Revise the material below so that each "catalogue / barcode" becomes "catalog / barcode", and leave every other line unchanged.

============================================================

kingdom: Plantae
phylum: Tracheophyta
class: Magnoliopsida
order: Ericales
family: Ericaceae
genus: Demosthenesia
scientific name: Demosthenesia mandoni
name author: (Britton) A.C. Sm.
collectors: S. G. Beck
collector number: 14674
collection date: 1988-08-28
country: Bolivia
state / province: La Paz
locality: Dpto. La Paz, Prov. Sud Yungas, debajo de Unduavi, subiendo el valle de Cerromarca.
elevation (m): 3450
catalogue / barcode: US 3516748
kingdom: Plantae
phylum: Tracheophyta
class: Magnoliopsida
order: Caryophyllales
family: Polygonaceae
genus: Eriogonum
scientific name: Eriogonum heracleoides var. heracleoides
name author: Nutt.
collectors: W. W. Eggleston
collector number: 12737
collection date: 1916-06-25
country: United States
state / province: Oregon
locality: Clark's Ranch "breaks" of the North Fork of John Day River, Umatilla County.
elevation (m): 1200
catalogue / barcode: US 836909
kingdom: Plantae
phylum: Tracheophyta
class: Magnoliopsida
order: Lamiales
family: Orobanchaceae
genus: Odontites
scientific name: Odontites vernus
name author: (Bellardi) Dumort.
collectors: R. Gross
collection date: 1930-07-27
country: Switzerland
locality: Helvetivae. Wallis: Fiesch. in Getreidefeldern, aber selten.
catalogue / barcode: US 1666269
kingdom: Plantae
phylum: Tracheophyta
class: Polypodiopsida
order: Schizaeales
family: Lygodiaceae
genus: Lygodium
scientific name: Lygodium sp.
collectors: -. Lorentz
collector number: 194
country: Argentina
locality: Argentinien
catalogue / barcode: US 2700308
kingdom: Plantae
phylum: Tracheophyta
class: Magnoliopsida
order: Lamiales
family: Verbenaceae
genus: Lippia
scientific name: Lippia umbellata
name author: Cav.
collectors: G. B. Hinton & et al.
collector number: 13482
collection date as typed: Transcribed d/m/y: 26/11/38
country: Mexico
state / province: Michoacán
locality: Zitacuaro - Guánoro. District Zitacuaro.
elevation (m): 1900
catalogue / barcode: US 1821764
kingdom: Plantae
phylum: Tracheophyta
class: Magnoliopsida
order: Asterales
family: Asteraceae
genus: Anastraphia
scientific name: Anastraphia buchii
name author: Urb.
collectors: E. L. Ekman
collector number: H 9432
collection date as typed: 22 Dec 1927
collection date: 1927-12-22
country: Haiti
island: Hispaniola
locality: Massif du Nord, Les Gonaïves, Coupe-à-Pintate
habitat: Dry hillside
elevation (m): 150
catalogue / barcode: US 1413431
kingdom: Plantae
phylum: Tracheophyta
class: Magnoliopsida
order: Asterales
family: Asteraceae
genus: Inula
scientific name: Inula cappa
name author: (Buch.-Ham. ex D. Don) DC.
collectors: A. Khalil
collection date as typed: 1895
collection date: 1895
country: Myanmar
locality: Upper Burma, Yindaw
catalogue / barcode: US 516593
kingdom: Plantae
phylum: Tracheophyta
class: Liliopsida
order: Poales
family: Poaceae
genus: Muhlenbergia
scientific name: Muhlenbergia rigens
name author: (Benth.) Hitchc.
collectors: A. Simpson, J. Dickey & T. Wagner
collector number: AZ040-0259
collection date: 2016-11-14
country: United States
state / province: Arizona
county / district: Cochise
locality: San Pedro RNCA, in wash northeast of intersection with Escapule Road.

============================================================

◆ Solution to this problem ◆
kingdom: Plantae
phylum: Tracheophyta
class: Magnoliopsida
order: Ericales
family: Ericaceae
genus: Demosthenesia
scientific name: Demosthenesia mandoni
name author: (Britton) A.C. Sm.
collectors: S. G. Beck
collector number: 14674
collection date: 1988-08-28
country: Bolivia
state / province: La Paz
locality: Dpto. La Paz, Prov. Sud Yungas, debajo de Unduavi, subiendo el valle de Cerromarca.
elevation (m): 3450
catalog / barcode: US 3516748
kingdom: Plantae
phylum: Tracheophyta
class: Magnoliopsida
order: Caryophyllales
family: Polygonaceae
genus: Eriogonum
scientific name: Eriogonum heracleoides var. heracleoides
name author: Nutt.
collectors: W. W. Eggleston
collector number: 12737
collection date: 1916-06-25
country: United States
state / province: Oregon
locality: Clark's Ranch "breaks" of the North Fork of John Day River, Umatilla County.
elevation (m): 1200
catalog / barcode: US 836909
kingdom: Plantae
phylum: Tracheophyta
class: Magnoliopsida
order: Lamiales
family: Orobanchaceae
genus: Odontites
scientific name: Odontites vernus
name author: (Bellardi) Dumort.
collectors: R. Gross
collection date: 1930-07-27
country: Switzerland
locality: Helvetivae. Wallis: Fiesch. in Getreidefeldern, aber selten.
catalog / barcode: US 1666269
kingdom: Plantae
phylum: Tracheophyta
class: Polypodiopsida
order: Schizaeales
family: Lygodiaceae
genus: Lygodium
scientific name: Lygodium sp.
collectors: -. Lorentz
collector number: 194
country: Argentina
locality: Argentinien
catalog / barcode: US 2700308
kingdom: Plantae
phylum: Tracheophyta
class: Magnoliopsida
order: Lamiales
family: Verbenaceae
genus: Lippia
scientific name: Lippia umbellata
name author: Cav.
collectors: G. B. Hinton & et al.
collector number: 13482
collection date as typed: Transcribed d/m/y: 26/11/38
country: Mexico
state / province: Michoacán
locality: Zitacuaro - Guánoro. District Zitacuaro.
elevation (m): 1900
catalog / barcode: US 1821764
kingdom: Plantae
phylum: Tracheophyta
class: Magnoliopsida
order: Asterales
family: Asteraceae
genus: Anastraphia
scientific name: Anastraphia buchii
name author: Urb.
collectors: E. L. Ekman
collector number: H 9432
collection date as typed: 22 Dec 1927
collection date: 1927-12-22
country: Haiti
island: Hispaniola
locality: Massif du Nord, Les Gonaïves, Coupe-à-Pintate
habitat: Dry hillside
elevation (m): 150
catalog / barcode: US 1413431
kingdom: Plantae
phylum: Tracheophyta
class: Magnoliopsida
order: Asterales
family: Asteraceae
genus: Inula
scientific name: Inula cappa
name author: (Buch.-Ham. ex D. Don) DC.
collectors: A. Khalil
collection date as typed: 1895
collection date: 1895
country: Myanmar
locality: Upper Burma, Yindaw
catalog / barcode: US 516593
kingdom: Plantae
phylum: Tracheophyta
class: Liliopsida
order: Poales
family: Poaceae
genus: Muhlenbergia
scientific name: Muhlenbergia rigens
name author: (Benth.) Hitchc.
collectors: A. Simpson, J. Dickey & T. Wagner
collector number: AZ040-0259
collection date: 2016-11-14
country: United States
state / province: Arizona
county / district: Cochise
locality: San Pedro RNCA, in wash northeast of intersection with Escapule Road.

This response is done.